Find all lines below containing the string "casing" and return them.
────────────────────────────────────────
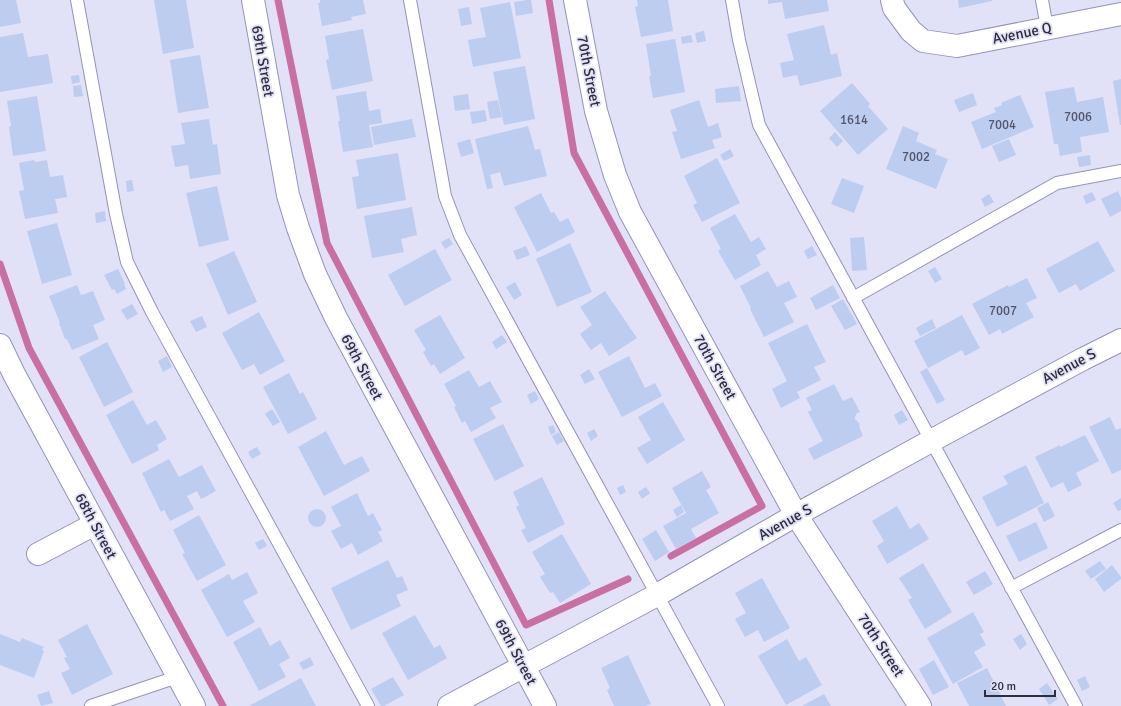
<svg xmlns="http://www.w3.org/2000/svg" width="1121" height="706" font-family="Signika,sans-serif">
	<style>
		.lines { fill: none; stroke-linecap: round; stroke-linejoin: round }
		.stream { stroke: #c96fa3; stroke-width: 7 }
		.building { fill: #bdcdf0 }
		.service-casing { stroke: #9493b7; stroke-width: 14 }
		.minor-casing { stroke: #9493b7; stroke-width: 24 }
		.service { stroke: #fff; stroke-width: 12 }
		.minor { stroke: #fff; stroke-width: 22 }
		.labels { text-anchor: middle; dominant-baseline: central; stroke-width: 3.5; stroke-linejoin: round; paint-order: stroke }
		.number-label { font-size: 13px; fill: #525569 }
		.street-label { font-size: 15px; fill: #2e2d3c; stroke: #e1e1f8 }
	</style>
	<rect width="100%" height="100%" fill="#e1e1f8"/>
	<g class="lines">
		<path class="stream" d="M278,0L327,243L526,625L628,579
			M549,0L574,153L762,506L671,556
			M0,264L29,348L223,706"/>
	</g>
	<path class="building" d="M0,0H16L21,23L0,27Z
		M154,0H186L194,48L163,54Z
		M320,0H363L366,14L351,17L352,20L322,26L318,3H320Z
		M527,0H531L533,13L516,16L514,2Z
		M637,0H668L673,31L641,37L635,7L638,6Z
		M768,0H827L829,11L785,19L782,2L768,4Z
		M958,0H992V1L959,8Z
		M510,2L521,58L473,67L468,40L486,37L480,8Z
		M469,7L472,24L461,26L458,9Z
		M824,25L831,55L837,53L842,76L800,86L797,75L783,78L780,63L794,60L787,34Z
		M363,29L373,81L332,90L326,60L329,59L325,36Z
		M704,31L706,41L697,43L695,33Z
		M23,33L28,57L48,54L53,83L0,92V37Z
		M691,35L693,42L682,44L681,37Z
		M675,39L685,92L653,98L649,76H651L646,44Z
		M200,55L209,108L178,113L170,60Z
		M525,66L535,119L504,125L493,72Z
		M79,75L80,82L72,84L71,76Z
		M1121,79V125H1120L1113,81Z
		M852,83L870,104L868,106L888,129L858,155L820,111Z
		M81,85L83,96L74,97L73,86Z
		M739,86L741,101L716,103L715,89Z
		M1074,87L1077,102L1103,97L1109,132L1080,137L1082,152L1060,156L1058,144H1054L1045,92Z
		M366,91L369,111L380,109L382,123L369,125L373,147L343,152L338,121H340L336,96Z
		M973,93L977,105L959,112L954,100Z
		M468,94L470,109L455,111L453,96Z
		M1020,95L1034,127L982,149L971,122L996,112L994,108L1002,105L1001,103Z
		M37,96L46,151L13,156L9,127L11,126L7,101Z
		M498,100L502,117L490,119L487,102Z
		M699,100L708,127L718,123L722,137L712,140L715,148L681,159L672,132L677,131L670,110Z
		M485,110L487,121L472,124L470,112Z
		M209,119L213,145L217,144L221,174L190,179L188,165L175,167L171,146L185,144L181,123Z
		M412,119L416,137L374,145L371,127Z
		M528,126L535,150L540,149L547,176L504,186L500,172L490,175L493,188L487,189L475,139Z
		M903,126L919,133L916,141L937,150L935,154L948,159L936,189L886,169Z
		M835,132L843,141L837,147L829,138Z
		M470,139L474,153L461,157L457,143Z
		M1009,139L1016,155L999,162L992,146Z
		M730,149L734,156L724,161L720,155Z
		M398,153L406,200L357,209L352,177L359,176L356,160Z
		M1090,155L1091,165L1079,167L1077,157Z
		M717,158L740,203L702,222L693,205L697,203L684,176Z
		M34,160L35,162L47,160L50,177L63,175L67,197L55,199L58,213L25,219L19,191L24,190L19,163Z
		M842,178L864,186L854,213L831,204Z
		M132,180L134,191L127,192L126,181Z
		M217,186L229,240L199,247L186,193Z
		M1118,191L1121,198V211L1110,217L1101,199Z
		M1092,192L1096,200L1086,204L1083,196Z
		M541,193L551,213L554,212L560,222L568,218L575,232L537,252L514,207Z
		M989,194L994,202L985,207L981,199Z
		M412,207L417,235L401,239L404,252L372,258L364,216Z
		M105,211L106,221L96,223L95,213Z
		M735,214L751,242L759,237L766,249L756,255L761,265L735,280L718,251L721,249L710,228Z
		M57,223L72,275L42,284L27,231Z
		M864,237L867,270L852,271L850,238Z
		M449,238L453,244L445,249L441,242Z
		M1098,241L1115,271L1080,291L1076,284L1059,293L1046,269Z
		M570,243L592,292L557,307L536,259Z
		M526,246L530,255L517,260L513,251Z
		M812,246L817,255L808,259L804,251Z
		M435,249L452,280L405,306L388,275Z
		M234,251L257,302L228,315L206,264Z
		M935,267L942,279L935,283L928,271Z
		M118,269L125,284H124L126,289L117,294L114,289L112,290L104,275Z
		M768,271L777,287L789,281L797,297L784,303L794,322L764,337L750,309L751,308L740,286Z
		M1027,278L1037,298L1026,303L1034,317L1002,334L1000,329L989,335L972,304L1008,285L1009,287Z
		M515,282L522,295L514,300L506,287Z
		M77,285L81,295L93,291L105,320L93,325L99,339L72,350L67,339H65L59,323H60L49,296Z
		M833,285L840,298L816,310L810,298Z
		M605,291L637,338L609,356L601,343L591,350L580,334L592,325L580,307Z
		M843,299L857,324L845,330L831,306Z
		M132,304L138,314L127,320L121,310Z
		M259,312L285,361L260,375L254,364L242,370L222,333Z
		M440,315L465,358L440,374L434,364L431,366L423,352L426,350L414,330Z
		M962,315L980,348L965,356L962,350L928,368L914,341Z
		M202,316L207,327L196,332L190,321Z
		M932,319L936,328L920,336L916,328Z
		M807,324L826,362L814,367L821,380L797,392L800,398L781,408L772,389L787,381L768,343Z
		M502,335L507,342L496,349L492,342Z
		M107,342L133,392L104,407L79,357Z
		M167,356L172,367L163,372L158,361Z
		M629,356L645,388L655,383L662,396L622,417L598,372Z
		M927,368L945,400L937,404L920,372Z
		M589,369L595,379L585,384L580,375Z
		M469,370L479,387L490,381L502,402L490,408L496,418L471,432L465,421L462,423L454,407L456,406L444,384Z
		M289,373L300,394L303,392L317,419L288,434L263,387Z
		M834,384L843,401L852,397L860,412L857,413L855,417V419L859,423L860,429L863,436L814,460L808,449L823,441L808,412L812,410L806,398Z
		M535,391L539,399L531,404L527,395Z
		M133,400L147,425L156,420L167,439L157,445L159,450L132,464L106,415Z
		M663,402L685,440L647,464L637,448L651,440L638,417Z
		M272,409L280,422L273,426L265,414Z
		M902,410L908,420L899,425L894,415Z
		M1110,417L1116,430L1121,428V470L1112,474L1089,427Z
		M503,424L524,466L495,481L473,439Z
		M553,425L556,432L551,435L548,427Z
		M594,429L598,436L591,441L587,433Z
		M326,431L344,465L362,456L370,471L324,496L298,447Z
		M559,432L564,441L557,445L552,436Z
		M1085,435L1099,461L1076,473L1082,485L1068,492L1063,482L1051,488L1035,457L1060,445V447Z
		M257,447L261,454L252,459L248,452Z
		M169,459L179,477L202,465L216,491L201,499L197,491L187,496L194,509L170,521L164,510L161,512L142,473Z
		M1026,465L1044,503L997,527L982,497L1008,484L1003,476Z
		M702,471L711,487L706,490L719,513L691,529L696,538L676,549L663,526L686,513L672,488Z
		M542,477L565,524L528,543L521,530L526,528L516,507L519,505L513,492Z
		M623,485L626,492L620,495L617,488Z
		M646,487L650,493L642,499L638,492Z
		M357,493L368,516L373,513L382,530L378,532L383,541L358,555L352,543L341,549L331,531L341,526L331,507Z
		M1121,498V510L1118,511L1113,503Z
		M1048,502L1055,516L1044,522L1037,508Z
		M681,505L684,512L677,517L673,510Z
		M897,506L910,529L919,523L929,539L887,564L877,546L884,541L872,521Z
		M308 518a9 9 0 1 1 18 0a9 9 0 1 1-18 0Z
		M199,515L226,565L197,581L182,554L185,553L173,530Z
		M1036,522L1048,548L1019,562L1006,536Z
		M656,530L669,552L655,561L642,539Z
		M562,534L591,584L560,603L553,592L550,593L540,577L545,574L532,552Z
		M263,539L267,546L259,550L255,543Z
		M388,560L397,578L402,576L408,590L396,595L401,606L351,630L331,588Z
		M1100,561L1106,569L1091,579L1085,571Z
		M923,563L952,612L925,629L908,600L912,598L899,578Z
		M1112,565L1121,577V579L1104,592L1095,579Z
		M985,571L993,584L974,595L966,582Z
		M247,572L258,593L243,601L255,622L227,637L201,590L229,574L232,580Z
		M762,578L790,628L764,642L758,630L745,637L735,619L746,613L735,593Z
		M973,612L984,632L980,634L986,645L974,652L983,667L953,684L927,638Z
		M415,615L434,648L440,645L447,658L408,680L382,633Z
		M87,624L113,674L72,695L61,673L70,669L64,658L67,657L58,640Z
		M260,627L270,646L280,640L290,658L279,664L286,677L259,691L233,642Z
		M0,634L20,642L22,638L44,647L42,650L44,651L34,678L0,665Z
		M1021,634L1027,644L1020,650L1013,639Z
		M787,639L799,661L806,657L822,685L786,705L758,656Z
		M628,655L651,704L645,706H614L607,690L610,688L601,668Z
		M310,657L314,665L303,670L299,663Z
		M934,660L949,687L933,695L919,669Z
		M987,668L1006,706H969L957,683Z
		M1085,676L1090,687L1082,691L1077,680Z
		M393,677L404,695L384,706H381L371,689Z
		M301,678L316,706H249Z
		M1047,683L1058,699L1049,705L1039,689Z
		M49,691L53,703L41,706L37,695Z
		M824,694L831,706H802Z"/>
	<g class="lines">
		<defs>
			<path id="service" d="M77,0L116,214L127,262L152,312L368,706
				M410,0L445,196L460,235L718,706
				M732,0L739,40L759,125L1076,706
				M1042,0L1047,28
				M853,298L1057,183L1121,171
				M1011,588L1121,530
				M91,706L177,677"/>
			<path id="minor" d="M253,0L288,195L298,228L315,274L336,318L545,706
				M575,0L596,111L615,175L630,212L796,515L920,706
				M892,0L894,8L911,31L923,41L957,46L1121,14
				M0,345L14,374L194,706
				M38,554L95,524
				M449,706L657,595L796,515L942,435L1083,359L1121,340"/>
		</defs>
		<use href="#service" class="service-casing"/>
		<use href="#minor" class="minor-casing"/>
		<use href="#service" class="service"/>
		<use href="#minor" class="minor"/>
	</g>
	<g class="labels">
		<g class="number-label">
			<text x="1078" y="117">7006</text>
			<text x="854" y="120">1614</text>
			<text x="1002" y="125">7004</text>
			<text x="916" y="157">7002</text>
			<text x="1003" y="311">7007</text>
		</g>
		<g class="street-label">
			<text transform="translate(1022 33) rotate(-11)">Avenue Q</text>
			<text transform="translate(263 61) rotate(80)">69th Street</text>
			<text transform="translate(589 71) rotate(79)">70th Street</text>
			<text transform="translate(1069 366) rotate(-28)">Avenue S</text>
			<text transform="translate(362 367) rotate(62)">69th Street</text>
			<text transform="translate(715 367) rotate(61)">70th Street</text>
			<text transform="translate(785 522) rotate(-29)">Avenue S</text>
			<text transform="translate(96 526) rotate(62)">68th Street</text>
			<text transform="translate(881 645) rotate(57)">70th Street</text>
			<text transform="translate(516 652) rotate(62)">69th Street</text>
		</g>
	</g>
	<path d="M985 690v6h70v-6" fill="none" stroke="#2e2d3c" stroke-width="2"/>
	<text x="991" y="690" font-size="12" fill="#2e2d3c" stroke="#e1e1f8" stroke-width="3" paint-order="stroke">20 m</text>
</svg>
────────────────────────────────────────
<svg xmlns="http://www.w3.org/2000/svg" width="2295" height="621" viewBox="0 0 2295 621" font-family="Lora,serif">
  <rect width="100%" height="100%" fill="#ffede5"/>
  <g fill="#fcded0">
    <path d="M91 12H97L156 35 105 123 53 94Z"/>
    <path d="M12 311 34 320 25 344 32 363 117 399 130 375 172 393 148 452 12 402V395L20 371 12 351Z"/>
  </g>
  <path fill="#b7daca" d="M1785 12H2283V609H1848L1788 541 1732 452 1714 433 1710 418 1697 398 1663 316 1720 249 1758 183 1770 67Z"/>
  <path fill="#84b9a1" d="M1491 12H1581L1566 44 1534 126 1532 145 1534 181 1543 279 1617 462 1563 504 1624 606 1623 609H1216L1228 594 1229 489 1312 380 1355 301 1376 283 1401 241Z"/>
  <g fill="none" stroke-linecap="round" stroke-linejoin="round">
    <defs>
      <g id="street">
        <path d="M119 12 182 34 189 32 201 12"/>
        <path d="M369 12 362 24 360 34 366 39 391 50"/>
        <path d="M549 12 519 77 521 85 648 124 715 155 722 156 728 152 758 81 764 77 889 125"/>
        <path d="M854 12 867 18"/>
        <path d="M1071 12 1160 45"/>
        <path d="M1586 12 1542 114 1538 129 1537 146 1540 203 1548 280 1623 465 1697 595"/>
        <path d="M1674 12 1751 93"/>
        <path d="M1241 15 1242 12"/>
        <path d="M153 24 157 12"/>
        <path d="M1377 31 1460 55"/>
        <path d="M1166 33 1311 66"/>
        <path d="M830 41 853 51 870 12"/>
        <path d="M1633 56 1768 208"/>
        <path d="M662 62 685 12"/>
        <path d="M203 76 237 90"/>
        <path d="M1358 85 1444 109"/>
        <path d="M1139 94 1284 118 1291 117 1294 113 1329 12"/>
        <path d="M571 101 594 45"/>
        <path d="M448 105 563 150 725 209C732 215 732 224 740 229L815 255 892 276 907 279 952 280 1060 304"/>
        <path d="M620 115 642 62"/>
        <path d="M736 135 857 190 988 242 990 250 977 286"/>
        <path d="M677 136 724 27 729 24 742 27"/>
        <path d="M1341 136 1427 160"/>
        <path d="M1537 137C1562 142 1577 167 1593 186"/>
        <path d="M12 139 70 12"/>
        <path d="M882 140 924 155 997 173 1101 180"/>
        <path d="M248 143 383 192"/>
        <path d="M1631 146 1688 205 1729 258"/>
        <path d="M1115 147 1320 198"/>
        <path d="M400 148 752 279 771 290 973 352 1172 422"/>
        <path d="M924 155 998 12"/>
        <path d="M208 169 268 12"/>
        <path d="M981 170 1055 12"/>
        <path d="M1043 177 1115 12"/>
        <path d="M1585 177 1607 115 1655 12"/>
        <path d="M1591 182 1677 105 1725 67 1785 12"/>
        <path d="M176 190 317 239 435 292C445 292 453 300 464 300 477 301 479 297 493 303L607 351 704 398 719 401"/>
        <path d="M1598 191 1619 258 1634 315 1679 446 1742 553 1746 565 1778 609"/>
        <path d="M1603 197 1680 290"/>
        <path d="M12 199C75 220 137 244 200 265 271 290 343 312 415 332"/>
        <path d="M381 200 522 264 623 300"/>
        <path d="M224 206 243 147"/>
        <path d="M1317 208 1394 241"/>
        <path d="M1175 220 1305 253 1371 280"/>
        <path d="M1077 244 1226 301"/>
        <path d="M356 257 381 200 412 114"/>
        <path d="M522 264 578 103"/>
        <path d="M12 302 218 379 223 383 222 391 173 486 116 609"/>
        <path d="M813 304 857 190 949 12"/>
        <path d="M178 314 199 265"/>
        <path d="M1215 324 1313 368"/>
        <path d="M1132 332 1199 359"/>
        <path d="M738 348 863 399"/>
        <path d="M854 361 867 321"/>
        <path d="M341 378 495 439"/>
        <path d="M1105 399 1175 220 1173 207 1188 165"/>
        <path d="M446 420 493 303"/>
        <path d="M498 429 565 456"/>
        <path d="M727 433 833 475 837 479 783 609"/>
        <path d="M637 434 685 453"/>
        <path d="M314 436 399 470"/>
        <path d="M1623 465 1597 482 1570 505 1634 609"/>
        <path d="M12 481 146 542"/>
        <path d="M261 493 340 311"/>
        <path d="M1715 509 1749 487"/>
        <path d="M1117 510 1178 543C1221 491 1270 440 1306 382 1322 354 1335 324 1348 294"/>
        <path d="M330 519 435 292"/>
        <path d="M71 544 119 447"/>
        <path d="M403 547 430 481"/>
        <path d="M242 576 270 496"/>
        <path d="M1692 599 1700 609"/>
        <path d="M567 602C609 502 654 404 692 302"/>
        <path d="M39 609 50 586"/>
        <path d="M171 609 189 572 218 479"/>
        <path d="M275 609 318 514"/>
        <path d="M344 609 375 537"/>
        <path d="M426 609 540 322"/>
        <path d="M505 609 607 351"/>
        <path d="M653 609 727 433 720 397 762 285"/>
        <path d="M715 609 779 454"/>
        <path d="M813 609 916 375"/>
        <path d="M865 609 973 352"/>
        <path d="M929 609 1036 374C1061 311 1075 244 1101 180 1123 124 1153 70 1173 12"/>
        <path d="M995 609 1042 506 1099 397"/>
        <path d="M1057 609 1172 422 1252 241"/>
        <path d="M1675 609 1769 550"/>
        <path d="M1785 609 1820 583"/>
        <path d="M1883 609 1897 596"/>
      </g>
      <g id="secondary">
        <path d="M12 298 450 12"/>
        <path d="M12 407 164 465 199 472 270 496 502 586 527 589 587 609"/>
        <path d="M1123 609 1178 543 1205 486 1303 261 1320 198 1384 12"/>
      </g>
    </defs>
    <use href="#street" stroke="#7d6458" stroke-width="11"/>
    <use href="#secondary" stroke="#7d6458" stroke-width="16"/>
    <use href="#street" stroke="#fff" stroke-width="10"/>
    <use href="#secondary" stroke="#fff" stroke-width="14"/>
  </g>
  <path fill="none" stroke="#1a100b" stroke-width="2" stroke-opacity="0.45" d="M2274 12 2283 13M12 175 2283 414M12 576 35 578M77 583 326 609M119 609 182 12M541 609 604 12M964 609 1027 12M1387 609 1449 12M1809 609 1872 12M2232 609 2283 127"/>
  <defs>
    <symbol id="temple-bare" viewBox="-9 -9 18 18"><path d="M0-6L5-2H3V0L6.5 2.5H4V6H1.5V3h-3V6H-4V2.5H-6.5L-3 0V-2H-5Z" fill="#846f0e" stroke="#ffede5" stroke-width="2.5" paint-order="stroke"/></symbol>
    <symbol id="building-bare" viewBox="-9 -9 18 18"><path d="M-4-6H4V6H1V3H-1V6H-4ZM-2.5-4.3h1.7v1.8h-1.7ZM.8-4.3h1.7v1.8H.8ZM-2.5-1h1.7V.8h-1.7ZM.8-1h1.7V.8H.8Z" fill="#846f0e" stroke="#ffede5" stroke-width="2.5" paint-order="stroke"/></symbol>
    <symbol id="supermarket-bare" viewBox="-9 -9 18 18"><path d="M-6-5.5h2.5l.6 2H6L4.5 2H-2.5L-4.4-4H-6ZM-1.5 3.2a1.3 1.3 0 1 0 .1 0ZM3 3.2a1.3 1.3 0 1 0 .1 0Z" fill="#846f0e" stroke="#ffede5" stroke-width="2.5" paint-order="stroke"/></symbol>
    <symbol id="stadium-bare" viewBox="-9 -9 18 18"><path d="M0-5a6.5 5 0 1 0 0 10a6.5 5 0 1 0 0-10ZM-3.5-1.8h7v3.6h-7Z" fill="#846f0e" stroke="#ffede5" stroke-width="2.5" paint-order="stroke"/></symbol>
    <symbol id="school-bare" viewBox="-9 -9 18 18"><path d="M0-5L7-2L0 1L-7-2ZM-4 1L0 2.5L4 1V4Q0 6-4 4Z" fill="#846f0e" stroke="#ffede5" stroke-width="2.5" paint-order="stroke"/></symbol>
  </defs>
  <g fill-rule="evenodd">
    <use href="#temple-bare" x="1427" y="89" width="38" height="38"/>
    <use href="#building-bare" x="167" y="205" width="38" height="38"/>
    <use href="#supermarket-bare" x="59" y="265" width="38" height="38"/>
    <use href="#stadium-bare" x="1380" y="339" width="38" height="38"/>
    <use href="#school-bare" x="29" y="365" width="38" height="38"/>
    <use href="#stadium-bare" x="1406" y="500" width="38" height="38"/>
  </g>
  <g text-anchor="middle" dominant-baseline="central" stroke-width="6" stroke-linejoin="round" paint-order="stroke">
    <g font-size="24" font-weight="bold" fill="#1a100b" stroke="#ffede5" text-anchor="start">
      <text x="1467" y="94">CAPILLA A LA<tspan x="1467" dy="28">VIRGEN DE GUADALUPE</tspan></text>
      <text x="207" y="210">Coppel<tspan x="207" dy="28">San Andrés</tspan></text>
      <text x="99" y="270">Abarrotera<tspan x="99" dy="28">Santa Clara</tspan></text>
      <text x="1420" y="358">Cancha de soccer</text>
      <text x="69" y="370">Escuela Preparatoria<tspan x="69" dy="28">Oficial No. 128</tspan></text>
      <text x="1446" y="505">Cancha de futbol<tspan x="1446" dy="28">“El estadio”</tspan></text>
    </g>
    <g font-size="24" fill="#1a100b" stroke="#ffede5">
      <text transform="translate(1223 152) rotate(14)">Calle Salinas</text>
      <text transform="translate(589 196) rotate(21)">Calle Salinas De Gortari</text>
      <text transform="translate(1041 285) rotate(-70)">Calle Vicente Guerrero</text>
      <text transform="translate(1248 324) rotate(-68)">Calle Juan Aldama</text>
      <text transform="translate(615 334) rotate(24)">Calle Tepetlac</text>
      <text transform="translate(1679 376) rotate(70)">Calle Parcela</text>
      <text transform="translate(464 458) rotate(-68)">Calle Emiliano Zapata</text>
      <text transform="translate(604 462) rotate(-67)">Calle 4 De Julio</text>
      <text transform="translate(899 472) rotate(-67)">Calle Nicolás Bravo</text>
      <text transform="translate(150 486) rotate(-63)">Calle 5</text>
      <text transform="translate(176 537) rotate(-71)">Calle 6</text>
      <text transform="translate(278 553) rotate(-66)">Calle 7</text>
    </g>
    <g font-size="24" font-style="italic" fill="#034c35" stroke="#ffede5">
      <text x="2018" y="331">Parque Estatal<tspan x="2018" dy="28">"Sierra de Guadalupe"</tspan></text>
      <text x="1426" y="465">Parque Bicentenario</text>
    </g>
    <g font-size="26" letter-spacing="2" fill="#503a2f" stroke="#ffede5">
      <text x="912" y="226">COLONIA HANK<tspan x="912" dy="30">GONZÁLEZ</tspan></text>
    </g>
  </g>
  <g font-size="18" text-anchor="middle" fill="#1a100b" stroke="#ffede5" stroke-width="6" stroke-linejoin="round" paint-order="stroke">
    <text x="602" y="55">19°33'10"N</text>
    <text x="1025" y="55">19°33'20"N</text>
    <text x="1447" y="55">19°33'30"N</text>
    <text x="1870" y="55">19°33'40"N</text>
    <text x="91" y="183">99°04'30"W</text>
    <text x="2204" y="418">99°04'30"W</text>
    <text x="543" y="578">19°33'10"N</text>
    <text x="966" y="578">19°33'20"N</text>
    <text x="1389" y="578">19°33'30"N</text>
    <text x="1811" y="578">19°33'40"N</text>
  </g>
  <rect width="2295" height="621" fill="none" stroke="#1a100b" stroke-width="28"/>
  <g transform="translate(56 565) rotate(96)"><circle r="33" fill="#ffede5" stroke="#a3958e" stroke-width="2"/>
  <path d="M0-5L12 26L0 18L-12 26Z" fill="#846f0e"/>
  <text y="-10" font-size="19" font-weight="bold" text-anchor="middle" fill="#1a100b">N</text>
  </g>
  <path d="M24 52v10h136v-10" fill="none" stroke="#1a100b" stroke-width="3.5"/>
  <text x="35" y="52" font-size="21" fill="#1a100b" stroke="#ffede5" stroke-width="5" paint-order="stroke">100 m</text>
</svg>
────────────────────────────────────────
RESPONSE BOX.
		.service-casing { stroke: #9493b7; stroke-width: 14 }
		.minor-casing { stroke: #9493b7; stroke-width: 24 }
		<use href="#service" class="service-casing"/>
		<use href="#minor" class="minor-casing"/>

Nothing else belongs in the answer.